= Arbeitsauftrag 1 =
Beantworte anhand des Urteilstexts die folgenden Fragen:
(a) Welches Gericht hat laut Zusammenfassung entschieden?
(b) Welchen Betrag muss die Beklagte laut Tenor an den Kläger zahlen, ohne Zinsen und außergerichtliche Rechtsverfolgungskosten?
(c) In welcher Nacht löste sich laut Tatbestand Schnee und Eis vom Dach?
= Arbeitsauftrag 2 =
Schreibe den Urteilstext über den Schnee- und Eisabgang vom Hausdach im Anschluss an seinen letzten Satz weiter.

━━ Urteilstext ━━

1.Urteil vom 08. Juli 2010

Aktenzeichen 16 C 12/10

Leitsatz:

2. Als Hauseigentümerin bestehen Verkehrssicherungspflichten, wie das Hausdach des Hauses von Schnee- und Eismassen zu befreien.

Zusammenfassung:

3. Der Kläger ist Mieter einer im Dachgeschoss gelegenen Wohnung. Hierzu gehört ein Einstellplatz für sein Auto. Als sich vom Dach des Hauses oberhalb des Einstellplatzes Schnee und Eis löste und auf das Auto des Klägers fiel, wurde dieses erheblich beschädigt. Er verlangt nun von der Wohnungseigentümergemeinschaft des Hauses Schadensersatz für die entstanden Kosten, wegen Verletzung einer Verkehrssicherungspflicht.

Das Amtsgericht Lemgo entschied, dass dem Kläger der geltend gemachte Schadensersatzanspruch gemäß §823 I BGB zustehe. Die Beklagte als Eigentümerin des Hauses treffe gewisse Verkehrssicherungspflichten. Dazu gehöre unteranderem das Hausdach von Schnee-und Eismassen zu befreien damit es nicht auf die umliegende Umgebung fallen kann.

Dies gelte insbesondere, wenn Kraftfahrzeuge auf Einstellplätzen in direkter Nähe seien. Außerdem herrschten zum Zeitpunkt des Vorfalls außergewöhnliche Wetterverhältnisse, die eine besonders hohe Sorgfalt erforderlich machte. In der Folge ist die Klage begründet.

Tenor:

4. Die Beklagte wird verurteilt, an den Kläger 1.291,28 € nebst Zinsen in Höhe von 5 Prozentpunkten über dem Basiszinssatz seit dem 18.02.2010 sowie außergerichtliche Rechtsverfolgungskosten in Höhe von 169,99 € zu zahlen.

Im Übrigen wird die Klage abgewiesen.

Die Kosten des Rechtsstreits hat die Beklagte zu tragen.

 

Tatbestand:

5. Der Kläger verlangt von der Beklagten Ansprüche aus der streitigen Verletzung einer Verkehrssicherungspflicht. Die Beklagte ist eine Wohnungseigentümergemeinschaft für das Haus auf dem Grundstück E T2 in … C. Der Kläger ist Mieter einer im Dachgeschoss dieses Hauses gelegenen Wohnung, die ihm durch den Eigentümer dieser Wohnung, Herrn T, vermietet wird. Mitvermietet ist dem Kläger ein Einstellplatz für ein Kfz unmittelbar vor dem Haus links neben dem Eingangsbereich unterhalb des Traufbereiches des Daches liegend.

6. In der Nacht vom 05. auf den 06.02.2010 löste sich vom Dach des Hauses oberhalb des Einstellplatzes des Klägers eine nicht näher bekannte Menge von Schnee und Eis, die auf die darunter stehenden, geparkten Fahrzeuge, insbesondere auf das klägerische Fahrzeug fiel. Das klägerische Fahrzeug wurde hierdurch beschädigt (vgl. Lichtbildaufnahme auf Seite 4, Schriftsatz des Klägers vom 01.04.2010). Unstreitig ist, dass keinerlei Maßnahmen zur Entfernung der auf dem Dach liegenden Schnee- und Eismengen seitens der Beklagten ergriffen wurden.

━━━
━━ Eingabedaten ━━

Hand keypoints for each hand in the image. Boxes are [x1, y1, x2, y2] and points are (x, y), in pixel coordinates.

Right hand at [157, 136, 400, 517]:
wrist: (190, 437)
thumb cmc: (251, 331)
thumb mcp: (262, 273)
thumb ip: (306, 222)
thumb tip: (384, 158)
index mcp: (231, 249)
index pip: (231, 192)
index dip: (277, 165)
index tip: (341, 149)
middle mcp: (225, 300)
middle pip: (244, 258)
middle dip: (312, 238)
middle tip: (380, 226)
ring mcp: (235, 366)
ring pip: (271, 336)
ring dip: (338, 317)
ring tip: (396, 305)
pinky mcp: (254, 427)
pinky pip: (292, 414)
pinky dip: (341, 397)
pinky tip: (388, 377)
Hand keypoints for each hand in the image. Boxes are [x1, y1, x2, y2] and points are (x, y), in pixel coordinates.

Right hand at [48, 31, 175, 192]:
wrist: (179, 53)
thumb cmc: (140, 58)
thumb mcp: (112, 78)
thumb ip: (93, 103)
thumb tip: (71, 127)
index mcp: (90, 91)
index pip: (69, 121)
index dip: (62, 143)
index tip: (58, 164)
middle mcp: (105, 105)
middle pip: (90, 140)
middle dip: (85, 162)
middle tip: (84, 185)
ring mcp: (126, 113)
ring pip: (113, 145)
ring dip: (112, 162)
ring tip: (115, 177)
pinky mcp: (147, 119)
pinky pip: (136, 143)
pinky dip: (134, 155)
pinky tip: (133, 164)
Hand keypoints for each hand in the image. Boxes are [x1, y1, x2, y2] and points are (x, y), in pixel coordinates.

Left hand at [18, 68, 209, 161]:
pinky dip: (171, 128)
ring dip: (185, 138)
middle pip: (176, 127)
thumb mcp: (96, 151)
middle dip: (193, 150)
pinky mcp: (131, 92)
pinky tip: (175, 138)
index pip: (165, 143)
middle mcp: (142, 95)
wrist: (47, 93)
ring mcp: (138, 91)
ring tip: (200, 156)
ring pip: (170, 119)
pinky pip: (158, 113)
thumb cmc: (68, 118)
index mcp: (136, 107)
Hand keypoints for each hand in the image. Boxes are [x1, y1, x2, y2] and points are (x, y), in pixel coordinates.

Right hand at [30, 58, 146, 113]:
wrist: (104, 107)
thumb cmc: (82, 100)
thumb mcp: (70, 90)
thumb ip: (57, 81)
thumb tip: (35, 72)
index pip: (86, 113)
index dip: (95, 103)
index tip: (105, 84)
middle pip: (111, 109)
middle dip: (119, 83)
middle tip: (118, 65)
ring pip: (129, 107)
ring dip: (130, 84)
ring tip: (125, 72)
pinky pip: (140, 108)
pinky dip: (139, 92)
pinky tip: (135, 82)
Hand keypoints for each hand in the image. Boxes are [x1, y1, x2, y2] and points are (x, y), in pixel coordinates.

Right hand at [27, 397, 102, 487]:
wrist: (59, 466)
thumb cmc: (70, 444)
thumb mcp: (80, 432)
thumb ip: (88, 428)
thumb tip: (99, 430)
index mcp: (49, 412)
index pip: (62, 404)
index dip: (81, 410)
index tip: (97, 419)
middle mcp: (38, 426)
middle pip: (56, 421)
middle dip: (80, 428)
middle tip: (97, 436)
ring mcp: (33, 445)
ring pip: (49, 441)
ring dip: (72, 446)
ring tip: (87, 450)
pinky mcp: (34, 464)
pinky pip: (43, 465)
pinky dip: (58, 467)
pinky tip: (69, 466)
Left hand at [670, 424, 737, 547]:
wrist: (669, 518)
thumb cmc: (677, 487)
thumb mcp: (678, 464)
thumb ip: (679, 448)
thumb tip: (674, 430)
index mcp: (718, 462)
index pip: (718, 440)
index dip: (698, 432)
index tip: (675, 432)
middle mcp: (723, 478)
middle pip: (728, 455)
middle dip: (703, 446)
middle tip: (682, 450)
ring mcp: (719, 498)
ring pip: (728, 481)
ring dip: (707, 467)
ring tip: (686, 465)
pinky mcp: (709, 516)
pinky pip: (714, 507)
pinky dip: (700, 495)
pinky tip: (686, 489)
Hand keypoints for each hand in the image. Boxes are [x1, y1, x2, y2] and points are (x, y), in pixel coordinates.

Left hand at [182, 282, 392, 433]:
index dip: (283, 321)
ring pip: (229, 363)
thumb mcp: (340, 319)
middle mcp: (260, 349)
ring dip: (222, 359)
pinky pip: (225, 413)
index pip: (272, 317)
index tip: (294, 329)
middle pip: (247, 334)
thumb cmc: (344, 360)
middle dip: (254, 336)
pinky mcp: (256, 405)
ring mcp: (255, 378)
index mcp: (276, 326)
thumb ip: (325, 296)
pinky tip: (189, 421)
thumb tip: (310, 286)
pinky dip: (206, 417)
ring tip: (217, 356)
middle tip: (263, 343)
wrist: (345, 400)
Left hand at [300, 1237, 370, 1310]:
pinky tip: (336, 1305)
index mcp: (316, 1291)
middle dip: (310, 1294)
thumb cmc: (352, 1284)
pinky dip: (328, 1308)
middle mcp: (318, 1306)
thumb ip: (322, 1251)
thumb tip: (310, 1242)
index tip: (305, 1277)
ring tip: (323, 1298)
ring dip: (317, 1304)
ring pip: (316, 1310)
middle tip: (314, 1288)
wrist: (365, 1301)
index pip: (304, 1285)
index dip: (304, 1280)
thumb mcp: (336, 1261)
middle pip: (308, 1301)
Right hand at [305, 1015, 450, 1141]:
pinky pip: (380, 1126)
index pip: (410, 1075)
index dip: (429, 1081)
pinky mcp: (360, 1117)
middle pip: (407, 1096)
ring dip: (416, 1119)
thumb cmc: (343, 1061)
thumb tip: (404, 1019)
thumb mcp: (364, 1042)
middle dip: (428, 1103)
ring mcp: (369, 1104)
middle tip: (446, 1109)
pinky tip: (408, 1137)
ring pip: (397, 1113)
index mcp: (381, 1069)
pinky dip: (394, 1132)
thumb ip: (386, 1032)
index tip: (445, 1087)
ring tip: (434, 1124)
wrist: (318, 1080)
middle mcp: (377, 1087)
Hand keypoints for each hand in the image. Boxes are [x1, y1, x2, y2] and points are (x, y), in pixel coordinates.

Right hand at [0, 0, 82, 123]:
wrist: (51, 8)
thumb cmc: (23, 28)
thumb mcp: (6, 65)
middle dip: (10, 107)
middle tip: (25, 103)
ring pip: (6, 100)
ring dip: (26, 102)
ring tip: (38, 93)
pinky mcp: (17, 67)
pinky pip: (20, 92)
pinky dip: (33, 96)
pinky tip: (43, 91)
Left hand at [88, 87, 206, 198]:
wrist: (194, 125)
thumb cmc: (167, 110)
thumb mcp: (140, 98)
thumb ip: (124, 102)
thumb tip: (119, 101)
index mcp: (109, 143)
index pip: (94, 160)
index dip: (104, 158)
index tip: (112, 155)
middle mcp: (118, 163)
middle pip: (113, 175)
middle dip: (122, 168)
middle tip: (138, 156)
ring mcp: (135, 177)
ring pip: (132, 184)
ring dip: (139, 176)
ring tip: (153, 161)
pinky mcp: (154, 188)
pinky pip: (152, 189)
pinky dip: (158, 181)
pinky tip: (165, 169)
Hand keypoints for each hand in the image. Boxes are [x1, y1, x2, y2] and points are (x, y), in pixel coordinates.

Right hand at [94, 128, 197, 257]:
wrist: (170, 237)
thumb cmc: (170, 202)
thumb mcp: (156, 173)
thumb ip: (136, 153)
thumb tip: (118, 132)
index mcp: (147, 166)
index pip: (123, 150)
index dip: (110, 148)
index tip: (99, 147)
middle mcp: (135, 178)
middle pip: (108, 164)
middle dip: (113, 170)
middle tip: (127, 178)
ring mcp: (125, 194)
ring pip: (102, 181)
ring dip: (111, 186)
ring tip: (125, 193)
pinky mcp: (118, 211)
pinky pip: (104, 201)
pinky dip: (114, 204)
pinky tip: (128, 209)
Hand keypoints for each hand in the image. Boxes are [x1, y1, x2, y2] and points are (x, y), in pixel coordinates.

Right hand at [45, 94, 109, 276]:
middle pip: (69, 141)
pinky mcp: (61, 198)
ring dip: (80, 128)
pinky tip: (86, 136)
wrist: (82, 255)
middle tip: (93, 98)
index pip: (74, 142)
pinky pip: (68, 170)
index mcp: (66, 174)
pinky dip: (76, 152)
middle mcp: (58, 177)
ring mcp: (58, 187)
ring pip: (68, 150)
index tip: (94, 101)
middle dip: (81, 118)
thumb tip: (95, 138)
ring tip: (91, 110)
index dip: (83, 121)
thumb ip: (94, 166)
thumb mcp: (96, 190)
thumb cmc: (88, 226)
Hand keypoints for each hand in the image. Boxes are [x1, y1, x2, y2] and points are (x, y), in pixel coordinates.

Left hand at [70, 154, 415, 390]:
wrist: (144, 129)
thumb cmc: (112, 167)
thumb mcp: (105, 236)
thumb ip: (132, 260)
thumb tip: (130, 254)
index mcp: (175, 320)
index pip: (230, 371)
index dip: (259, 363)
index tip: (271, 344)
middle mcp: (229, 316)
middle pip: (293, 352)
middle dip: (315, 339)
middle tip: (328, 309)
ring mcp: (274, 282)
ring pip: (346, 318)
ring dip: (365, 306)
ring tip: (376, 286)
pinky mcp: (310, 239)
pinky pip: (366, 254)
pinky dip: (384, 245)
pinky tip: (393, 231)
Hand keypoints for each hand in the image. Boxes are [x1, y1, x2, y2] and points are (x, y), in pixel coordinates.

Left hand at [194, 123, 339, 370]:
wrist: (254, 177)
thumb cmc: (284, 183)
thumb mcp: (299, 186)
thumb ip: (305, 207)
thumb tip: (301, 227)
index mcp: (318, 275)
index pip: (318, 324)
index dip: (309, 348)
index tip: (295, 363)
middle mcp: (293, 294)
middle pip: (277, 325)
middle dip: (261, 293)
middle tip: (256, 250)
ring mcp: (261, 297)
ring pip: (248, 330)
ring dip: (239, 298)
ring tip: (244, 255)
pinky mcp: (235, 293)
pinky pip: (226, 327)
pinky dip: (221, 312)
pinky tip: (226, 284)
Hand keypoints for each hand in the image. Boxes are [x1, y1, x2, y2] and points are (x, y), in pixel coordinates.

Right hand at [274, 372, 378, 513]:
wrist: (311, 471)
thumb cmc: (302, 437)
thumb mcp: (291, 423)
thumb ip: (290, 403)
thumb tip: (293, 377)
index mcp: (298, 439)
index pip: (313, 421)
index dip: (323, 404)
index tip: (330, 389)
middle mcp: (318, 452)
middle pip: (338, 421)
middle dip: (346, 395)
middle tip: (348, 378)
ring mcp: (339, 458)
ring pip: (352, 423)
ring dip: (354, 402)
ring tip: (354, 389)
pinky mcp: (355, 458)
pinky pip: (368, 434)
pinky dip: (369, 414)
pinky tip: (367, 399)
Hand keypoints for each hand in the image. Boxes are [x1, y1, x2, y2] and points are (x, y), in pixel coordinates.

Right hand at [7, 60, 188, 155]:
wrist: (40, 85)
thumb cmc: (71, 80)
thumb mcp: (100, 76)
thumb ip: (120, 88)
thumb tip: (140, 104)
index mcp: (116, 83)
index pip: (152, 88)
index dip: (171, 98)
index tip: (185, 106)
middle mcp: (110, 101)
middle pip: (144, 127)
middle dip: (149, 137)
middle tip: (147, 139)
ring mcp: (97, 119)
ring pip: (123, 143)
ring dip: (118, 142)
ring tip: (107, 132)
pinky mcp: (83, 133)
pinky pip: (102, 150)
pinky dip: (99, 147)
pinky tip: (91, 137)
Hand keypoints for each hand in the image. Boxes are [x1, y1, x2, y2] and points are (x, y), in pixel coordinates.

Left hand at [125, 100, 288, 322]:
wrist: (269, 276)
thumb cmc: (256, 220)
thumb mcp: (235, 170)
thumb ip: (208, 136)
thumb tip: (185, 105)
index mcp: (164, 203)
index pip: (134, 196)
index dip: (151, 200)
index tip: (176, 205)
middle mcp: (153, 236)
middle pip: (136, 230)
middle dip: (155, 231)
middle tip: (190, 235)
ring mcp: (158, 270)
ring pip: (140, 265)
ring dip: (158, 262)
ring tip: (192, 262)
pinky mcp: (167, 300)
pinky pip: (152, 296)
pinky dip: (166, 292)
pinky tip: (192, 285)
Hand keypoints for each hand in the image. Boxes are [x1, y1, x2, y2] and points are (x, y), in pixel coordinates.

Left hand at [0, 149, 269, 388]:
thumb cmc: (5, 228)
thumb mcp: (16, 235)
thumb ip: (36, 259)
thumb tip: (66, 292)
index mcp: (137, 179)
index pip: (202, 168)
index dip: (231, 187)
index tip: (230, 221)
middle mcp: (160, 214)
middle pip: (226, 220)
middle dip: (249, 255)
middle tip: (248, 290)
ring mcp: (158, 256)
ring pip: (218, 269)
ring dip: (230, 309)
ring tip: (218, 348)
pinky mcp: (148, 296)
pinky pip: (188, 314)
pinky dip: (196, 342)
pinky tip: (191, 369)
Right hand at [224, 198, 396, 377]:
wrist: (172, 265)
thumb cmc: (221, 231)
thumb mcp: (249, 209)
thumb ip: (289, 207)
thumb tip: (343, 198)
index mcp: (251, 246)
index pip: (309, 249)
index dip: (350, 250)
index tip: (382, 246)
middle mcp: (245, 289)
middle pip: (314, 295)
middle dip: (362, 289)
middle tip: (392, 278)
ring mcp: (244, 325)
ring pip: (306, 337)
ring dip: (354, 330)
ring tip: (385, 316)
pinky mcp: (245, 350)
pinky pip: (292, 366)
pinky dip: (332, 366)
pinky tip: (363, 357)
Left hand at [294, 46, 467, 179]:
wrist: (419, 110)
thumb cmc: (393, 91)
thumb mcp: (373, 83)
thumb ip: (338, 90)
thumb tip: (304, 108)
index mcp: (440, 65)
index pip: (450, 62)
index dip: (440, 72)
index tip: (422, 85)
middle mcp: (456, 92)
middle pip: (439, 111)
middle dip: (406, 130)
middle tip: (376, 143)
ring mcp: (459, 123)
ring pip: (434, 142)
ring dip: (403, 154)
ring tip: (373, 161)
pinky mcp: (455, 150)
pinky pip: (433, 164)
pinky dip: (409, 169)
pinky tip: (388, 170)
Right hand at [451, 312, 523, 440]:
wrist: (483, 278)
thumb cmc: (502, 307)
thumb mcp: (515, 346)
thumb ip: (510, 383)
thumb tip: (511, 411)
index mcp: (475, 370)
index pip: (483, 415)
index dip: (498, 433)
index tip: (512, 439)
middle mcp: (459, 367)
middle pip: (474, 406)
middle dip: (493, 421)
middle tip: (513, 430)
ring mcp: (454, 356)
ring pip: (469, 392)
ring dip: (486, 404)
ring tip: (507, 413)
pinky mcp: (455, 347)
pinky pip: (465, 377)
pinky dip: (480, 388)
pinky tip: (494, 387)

━━━

= Antwort 1 =
(a) Das Amtsgericht Lemgo.
(b) 1.291,28 €.
(c) In der Nacht vom 05. auf den 06.02.2010.

= Antwort 2 =
7. Der Kläger ließ den Schaden durch einen Sachverständigen, den Sachverständigen T3, am 10.03.2010 begutachten. Herr T3 bezifferte den Schaden für Reparaturkosten in Höhe von 2.097,55 € netto. Das klägerische Fahrzeug wurde durch den Schnee und durch das Eis im vorderen Bereich in Höhe der Motorhaube und der Kotflügel beschädigt. Der Sachverständige rechnete gegenüber dem Kläger für seine Tätigkeit 485,00 € brutto ab. Der Kläger ist nicht vorsteuerabzugsberechtigt.

8. Die Gebäudehaftpflichtversicherung der Beklagten lehnte auf eine Zahlungsinanspruchnahme seitens des Prozessbevollmächtigten des Klägers eine Einstandspflicht ab.

9. Der Kläger beantragt,

die Beklagten gesamtschuldnerisch zu verurteilen, an den Kläger 2.582,55 € nebst Zinsen in Höhe von 5 Prozentpunkten über dem Basiszinssatz seit dem 18.02.2010 sowie außergerichtliche Rechtsverfolgungskosten in Höhe von 169,99 € zu zahlen.

10. Die Beklagte beantragt,

die Klage abzuweisen.

11. Die Beklagte ist der Ansicht, sie habe ihre Verkehrssicherungspflicht nicht verletzt. An dem fraglichen Tage habe sich nur wenig Schnee auf dem Dach des fraglichen Hauses, allenfalls in Höhe von wenigen Zentimetern befunden. Selbst wenn die Schneedecke anscheinend angetaut und dann wieder gefroren sei und sich hierdurch einige Schnee- und Eisplatten gebildet hätten, so sei diese Gefahrenquelle für die Beklagten nicht zu erkennen gewesen. Deshalb habe auch keine Verpflichtung bestanden, insbesondere Schneefanggitter zu installieren.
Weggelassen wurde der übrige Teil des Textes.